C’est pour moi le bouquin qui décrit le mieux l’univers des toxicos.
« Je voulais coucher sur le papier le souvenir des gens que j'y avais connus. J'ai écrit ce livre pour conserver ce souvenir et pour dénoncer la drogue, car je l'avais vue tuer tant de gens. » P. K . Dirk.

Il va aller hurler sa souffrance avec les autres dans l’album ‘Cri’ dont le lien se trouve dans la colonne de droite.
Un morceau de Janis Joplin « Leaving on a Plane Jet »dont la voix a beaucoup marqué la fin des années 60 et qui est morte après une vie(courte) de succès et de souffrance le 4 octobre 1970 Los Angeles. Elle avait 27 ans, et elle a succombé à une overdose d’héroïne et de morphine.
17 janvier 2008
Regard de famille
Un drôle de regard, qui sera également dans Photorama, celui du fils du peintre belge, Albert Crommelynck photographié dans la boutique du Musée de Bruxelles.
Je trouve d’ailleurs que les trois personnages du tableau ont tous un regard particulier, vous les trouverez dans l’album dont le lien se trouve dans la colonne de droite.

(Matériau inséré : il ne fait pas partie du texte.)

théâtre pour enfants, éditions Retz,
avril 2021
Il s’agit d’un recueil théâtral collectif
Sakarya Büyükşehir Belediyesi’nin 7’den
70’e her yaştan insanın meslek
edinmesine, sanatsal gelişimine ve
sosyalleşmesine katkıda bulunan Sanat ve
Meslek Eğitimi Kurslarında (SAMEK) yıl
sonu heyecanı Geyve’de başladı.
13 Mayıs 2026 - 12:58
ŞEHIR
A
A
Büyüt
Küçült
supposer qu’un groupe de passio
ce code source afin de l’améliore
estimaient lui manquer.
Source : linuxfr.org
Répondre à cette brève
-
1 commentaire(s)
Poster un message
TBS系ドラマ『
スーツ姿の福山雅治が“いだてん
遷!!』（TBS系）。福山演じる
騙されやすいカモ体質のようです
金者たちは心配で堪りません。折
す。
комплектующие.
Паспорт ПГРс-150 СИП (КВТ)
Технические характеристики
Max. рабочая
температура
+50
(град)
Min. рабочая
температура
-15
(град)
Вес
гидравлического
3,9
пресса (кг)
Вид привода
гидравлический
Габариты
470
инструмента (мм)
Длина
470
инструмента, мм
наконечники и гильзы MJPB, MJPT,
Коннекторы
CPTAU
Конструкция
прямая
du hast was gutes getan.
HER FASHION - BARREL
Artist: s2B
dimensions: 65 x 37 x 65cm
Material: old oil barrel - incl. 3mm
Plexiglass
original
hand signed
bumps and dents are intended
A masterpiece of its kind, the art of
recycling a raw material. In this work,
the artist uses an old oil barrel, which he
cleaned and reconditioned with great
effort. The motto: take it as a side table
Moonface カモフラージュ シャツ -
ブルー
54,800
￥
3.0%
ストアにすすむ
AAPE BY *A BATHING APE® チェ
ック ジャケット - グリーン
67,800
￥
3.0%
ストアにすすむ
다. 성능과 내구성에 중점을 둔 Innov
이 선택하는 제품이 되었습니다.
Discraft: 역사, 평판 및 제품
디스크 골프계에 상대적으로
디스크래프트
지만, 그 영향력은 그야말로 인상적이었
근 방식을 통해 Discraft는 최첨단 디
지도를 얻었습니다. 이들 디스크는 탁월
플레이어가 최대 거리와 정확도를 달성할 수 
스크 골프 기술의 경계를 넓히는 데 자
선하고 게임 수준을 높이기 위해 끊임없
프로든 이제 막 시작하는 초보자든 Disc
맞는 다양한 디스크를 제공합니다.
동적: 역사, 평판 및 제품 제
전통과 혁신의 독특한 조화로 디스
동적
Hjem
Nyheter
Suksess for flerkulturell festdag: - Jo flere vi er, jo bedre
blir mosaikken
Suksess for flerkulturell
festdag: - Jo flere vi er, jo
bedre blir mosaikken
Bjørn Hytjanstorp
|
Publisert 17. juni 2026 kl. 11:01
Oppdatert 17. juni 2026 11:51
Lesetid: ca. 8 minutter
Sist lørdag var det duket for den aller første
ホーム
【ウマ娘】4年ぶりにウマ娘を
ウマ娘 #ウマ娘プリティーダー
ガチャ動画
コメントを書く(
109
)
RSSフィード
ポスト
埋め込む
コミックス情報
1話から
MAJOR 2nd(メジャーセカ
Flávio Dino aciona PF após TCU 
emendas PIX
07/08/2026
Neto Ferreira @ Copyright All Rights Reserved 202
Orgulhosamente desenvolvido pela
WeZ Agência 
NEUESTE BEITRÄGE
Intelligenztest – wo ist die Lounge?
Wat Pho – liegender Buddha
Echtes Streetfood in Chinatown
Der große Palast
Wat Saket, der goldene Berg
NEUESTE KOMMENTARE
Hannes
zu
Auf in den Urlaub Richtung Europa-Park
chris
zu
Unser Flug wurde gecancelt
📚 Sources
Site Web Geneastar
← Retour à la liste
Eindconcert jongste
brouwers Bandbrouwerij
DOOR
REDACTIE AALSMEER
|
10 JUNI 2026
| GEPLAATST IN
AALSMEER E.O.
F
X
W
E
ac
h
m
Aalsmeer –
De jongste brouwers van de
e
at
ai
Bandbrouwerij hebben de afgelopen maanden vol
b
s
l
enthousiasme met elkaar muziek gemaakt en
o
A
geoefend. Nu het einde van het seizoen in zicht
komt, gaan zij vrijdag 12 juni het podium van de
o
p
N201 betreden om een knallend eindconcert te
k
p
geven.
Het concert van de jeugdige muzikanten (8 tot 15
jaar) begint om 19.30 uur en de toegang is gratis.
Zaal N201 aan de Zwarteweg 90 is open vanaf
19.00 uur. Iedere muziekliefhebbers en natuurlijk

J'ai depuis fais les soldes à la boutique du musée et j'y ai trouvé une brochure en hommage à ce peintre avec de magnifiques portraits qui ont tous comme point commun d'être d'une tristesse infinie.

Ce regard, ces regards je les imagine à coté d’une rivière bordée de pins, bercés par la voix extraordinairement mélodieuse de Joan Baez (River in the pines).